Stuttering and Not Stuttering

It’s been a while, so here again is a quick post on what I’ve been stuttering on lately. But this time with a little twist at the end.

I got a bike fitting, and so I had to tell people about the fitting … except I really dragged out that f. Forever. It’s even more annoying when you’re dragging out a letter while riding a bike and trying to talk to others. Traffic rolls by, makes noise, makes it hard for people to hear you when something does come out, etc., ugh.

For whatever reason, I was talking about May, and so well, dragging that m out quite a bit. There’s work related stuff happening in May, but also my birthday is in May. Usually on the phone (with the electric company or whatever) having to say my birthday is a true pain.

Those are the two big ones that I can remember lately. I’ve also noticed that I’ve been avoiding and substituting here and there which is still frustrating. I try not to, but sometimes I just get tired of it, and I don’t think it’ll make a difference for the listener. But sometimes I really get out of hand with substituting, and all of a sudden I don’t even make sense to myself anymore. Good times.

Ok, what I wanted to add to this today is something a little different. People who stutter often spend a lot of time obsessing over the words we do get stuck on. We see them from afar, start thinking, start switching stuff out, start changing the subject, whatever it takes.

But what about what we don’t stutter on? I know stuttering is random and can strike any word at any time. But I’ve noticed that well, there are some words that are mostly immune. Sure I get stuck on them once in a great while, but basically I know I can roll on through them usually.

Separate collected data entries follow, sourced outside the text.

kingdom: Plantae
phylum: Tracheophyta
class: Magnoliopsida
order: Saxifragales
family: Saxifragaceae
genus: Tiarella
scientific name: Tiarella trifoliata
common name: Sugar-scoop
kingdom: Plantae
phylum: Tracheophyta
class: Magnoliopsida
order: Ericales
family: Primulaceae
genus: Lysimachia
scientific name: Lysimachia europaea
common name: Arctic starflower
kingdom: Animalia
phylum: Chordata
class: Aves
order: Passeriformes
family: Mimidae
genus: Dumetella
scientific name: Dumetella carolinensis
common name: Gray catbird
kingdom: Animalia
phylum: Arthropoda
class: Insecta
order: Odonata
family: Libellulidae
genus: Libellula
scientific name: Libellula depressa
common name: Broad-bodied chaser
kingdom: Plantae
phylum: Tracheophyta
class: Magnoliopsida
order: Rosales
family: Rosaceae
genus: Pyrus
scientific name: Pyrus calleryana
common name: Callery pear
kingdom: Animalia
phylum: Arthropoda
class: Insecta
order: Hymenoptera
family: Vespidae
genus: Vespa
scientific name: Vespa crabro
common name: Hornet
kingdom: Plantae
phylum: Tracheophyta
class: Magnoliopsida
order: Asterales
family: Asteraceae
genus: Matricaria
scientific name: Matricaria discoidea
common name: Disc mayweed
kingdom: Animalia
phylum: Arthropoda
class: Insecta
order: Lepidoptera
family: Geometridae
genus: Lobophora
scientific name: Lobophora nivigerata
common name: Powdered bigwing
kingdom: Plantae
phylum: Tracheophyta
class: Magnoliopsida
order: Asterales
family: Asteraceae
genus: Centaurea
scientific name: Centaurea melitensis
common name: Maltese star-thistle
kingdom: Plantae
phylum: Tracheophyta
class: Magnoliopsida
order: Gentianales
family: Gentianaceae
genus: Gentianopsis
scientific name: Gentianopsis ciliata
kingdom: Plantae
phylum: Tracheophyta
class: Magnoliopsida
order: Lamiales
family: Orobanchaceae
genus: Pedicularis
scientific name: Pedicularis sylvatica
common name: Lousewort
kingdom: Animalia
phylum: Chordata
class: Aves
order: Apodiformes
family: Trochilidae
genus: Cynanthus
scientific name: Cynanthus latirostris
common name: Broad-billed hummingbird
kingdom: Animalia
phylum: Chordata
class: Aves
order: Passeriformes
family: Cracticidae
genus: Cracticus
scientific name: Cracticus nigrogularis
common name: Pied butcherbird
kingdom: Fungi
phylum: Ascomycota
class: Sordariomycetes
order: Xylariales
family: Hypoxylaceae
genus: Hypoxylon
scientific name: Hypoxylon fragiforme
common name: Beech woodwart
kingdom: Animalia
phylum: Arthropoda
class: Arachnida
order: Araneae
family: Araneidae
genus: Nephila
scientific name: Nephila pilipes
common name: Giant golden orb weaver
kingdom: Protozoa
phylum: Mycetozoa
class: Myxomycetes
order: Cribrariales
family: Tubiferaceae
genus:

For example, I went to school in Pittsburgh. When people ask, I can say “Pittsburgh” without stuttering at all. “Pennsylvania” is also pretty easy (where I grew up). There are also certain greetings — I noticed in France I never really stuttered on “bonjour.” I can say at least one (of three) of my kids’ names without any problems as well. (When I’m talking to others about them. When I’m just calling the children, there’s no stuttering.)

I could probably make a longer list — certain months, certain countries, cities, etc., But you get the idea. The point is that while we usually fear certain words and situations, we can still be fluent (reliably) in others. And that should help our confidence out.